A superlattice itself is a system of very thin layers of two materials with a thickness of several nanometers. A single block building the structure is a pair of thin films, for example InAs/GaSb or InAs/InAsSb repeated several hundred times in the depositing process [Figure 1]. Such an arrangement of materials forms, perpendicularly to the deposited layers, a metamaterial showing totally different properties. The properties change due to quantum phenomena related to multiple wells system for both electrons and holes within such structures. In the material manufactured in such way an energy gap can be freely tuned which means that, for example, by changing the layer thickness ratio, one can control the spectral range in which the material will detect radiation.

 

Figure 1

Example of an InAs/InAsSb superlattice structure.
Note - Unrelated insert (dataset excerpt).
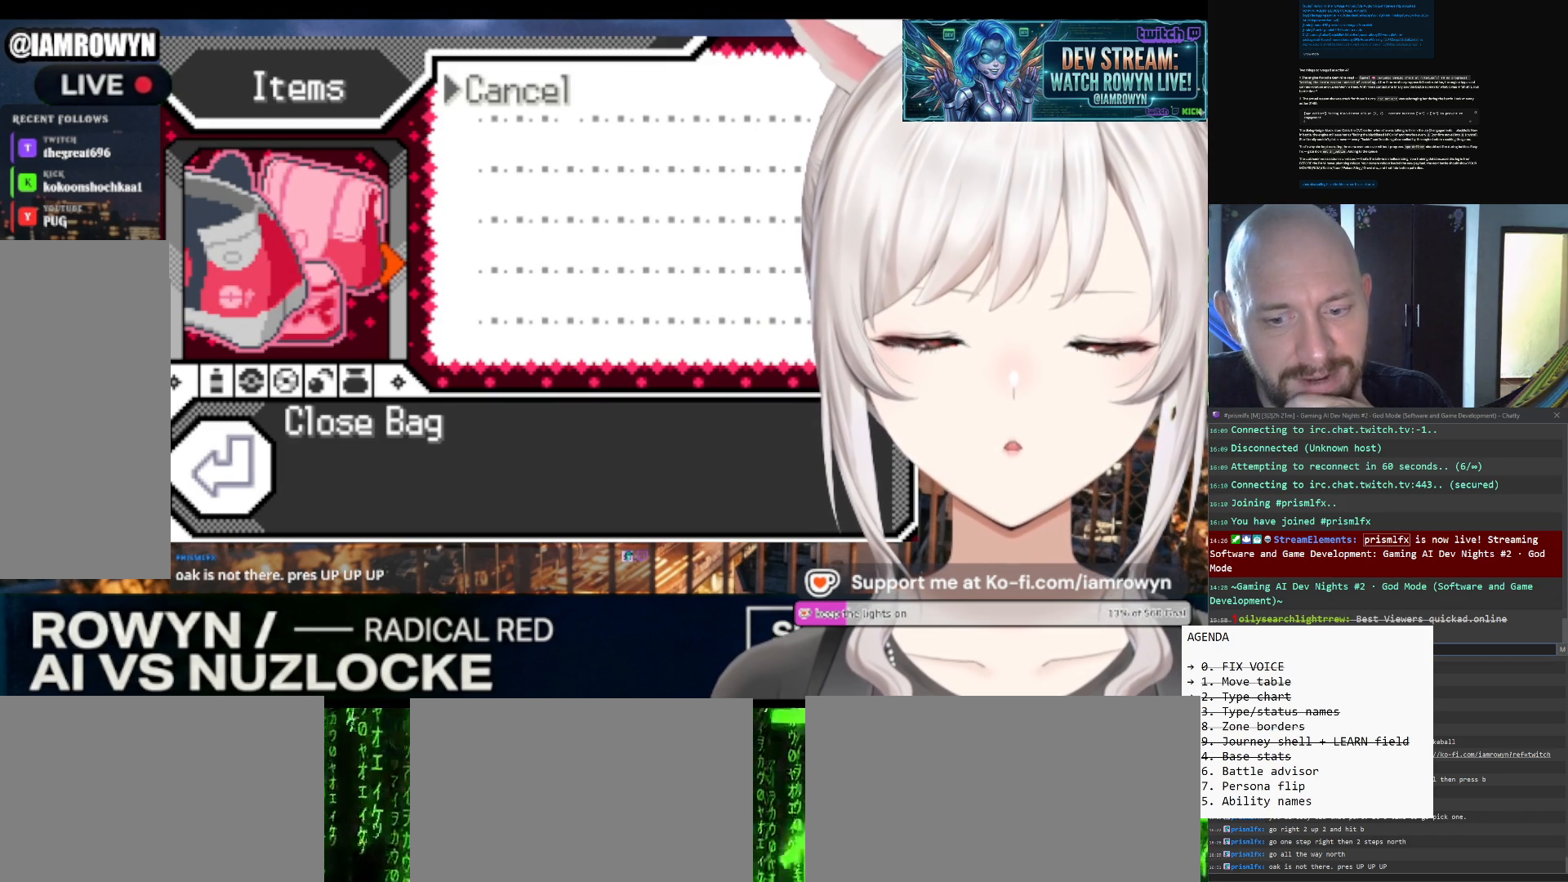
{"buttons": ["A"], "events": []}
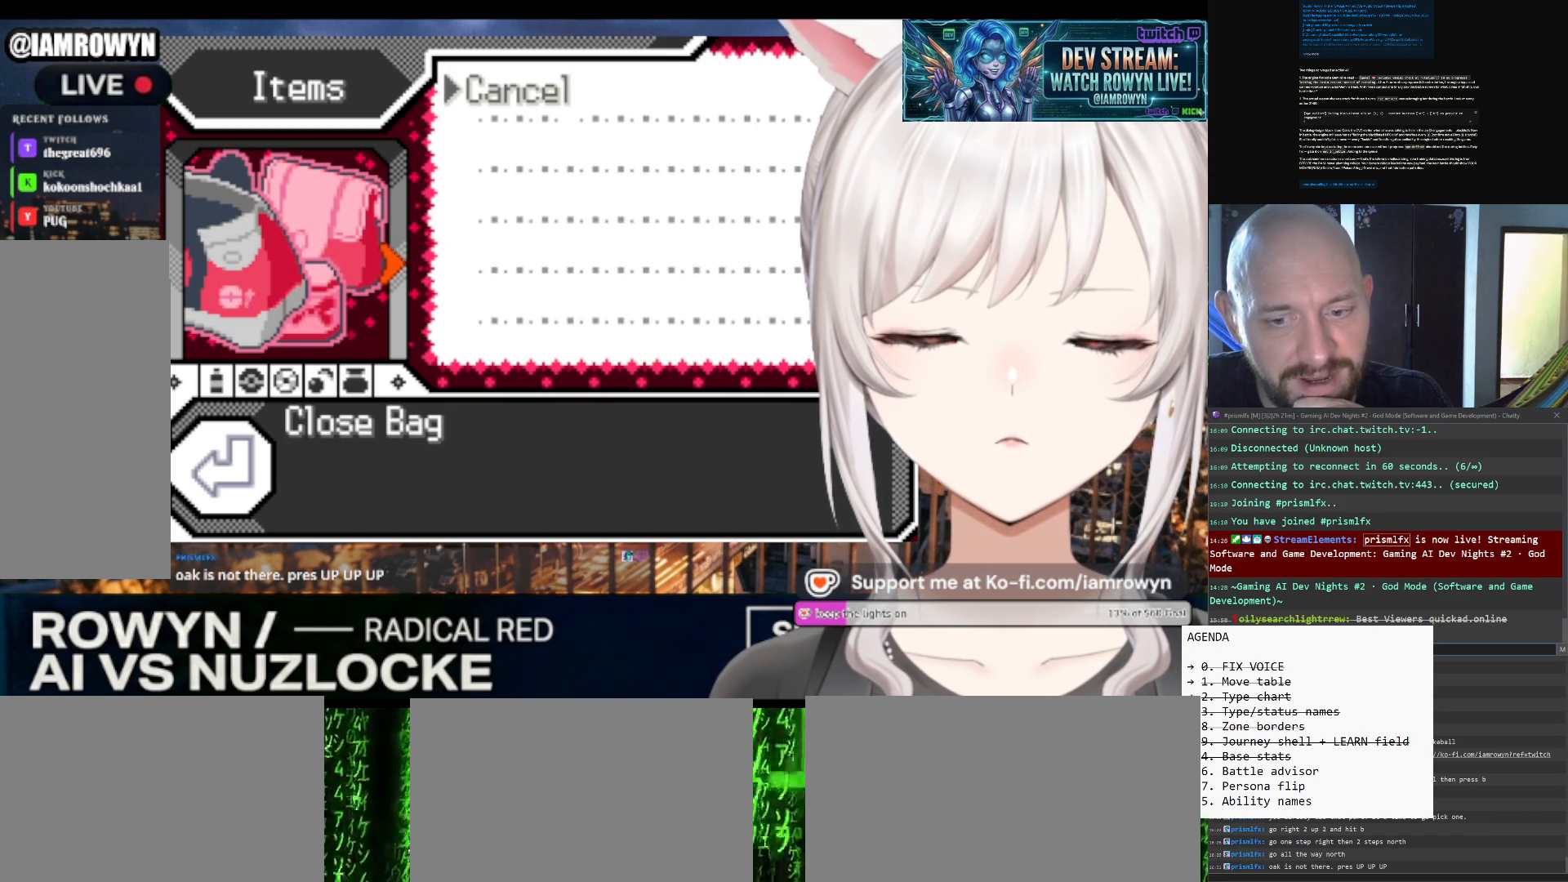
{"buttons": ["A"], "events": []}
Transmission electron microscope images.

 

Due to their properties and internal structure, T2SL are theoretically capable of showing properties better than those of MCT and can efficiently replace the mentioned material on the market. Such possibility does not seem to be remote in time because today VIGO creates repetitively simple photoconductive devices made of superlattice with a cut-off wavelength of 11- 12 µm with parameters comparable to or even better than those of MCT. It is worth mentioning that superlattices are a demanding material from the point of view of deposition technology, and their parameters, i.e. SRH (Shockley-Read-Hall) generation or short mean diffusion length still differ from the values achieved for MCT.

Nevertheless, the parameters achieved by the InAs/InAsSb superlattices are considerably better than those measured for the InAs/GaSb superlattices at HOT conditions, which was experimentally confirmed by VIGO. Constantly improved technology will enable further improvement of the mentioned parameters, and the next steps taken will result in a development of long-wavelength photodiodes and monolithical multi-cell devices.
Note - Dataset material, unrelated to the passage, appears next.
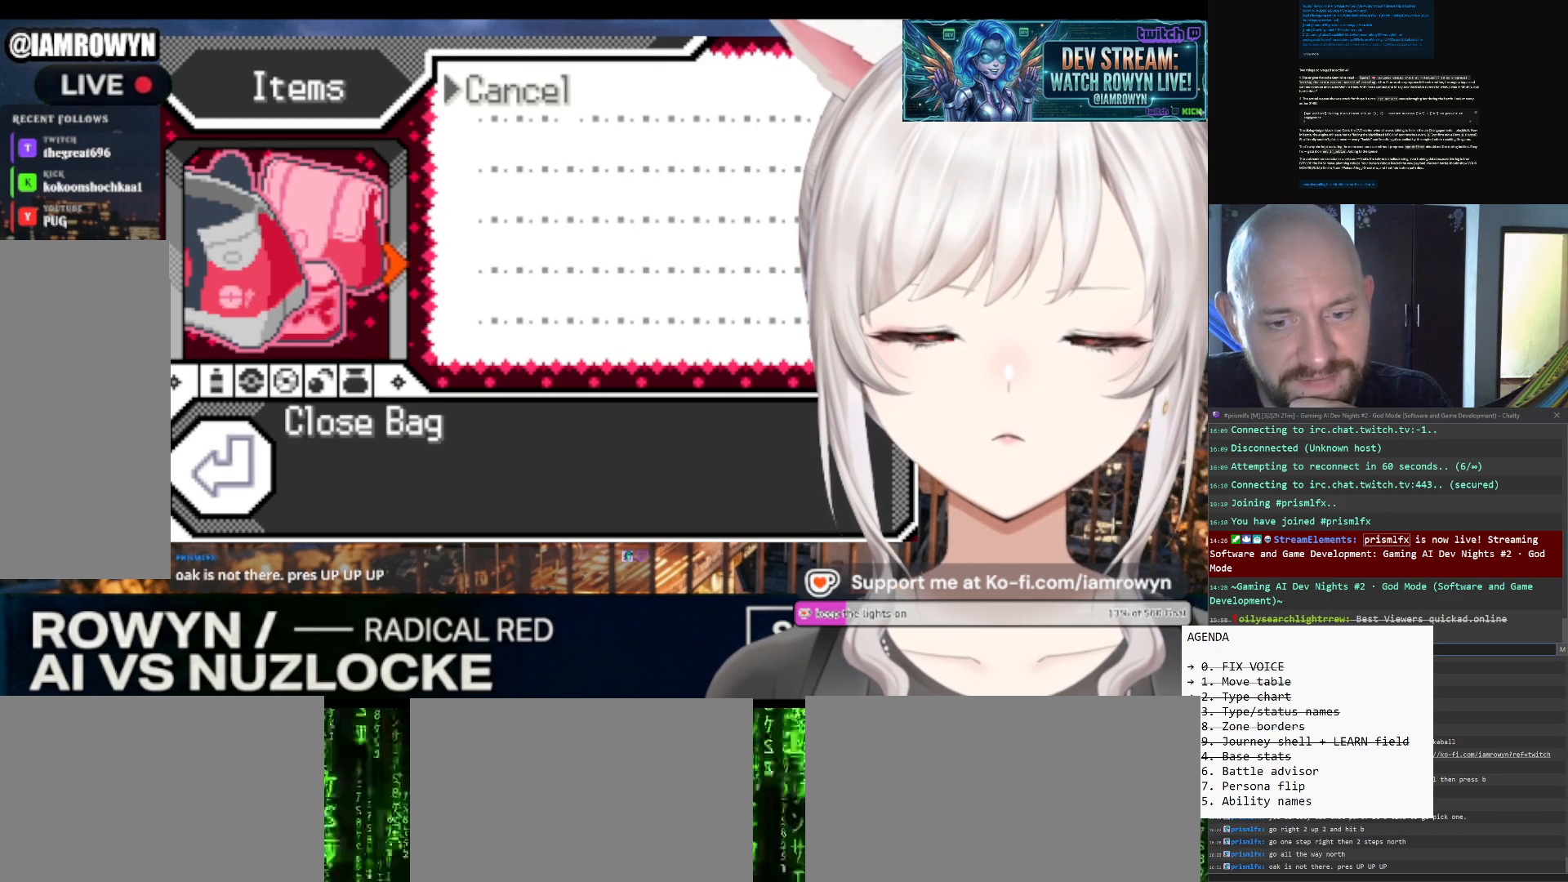
{"buttons": ["A"], "events": []}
Development of the superlattice detectors manufacturing technology is related to the implementation of a research project – TECHMATSTRATEG, the product of which is to be LWIR detectors with a superlattice active area. In the first stage, simple photoconductor devices were developed. Exemplary spectral characteristics compared to MCT has been shown in Figure 2a and detectivity at 210 K of immersed photoconductor on Figure 2b. In the next development stage, heterostructure photodiodes with a more complex architecture will be manufactured, optimized for HOT conditions and LWIR detection.

Figure 2

Comparison of normalized spectral current responsivities of photoconductors made of MCT and
of InAs/InAsSb superlattices (a) and detectivity of immersed SL InAs/InAsSb photoconductor (b).

 

They are inspired by the company’s previous experience from work on similar structures made of MCT. In order to improve the signal-to-noise ratio, the absorber is situated between unipolar barriers layers enabling the flow of carriers generated only by the absorbed radiation. Thanks to the correct architecture of the barriers and the entire heterostructure, as well as a developed technology of material processing, one can obtain a fast device, operating without a bias. Basic results presented for the photoconductors and the time in which they have been achieved instill optimism for the near future. Of course, looking at the path that MCT has gone through to reach the current level of technology and referring to the level of superlattices development, we have to assume that the further development of this material still requires an enormous amount of work. This also means that better and better parameters will be achieved with this material, which will surpass over time the MCT parameters for the LWIR range. VIGO currently has the necessary equipment and staff ready to follow the path of superlattice technology development and its commercialization in the near future.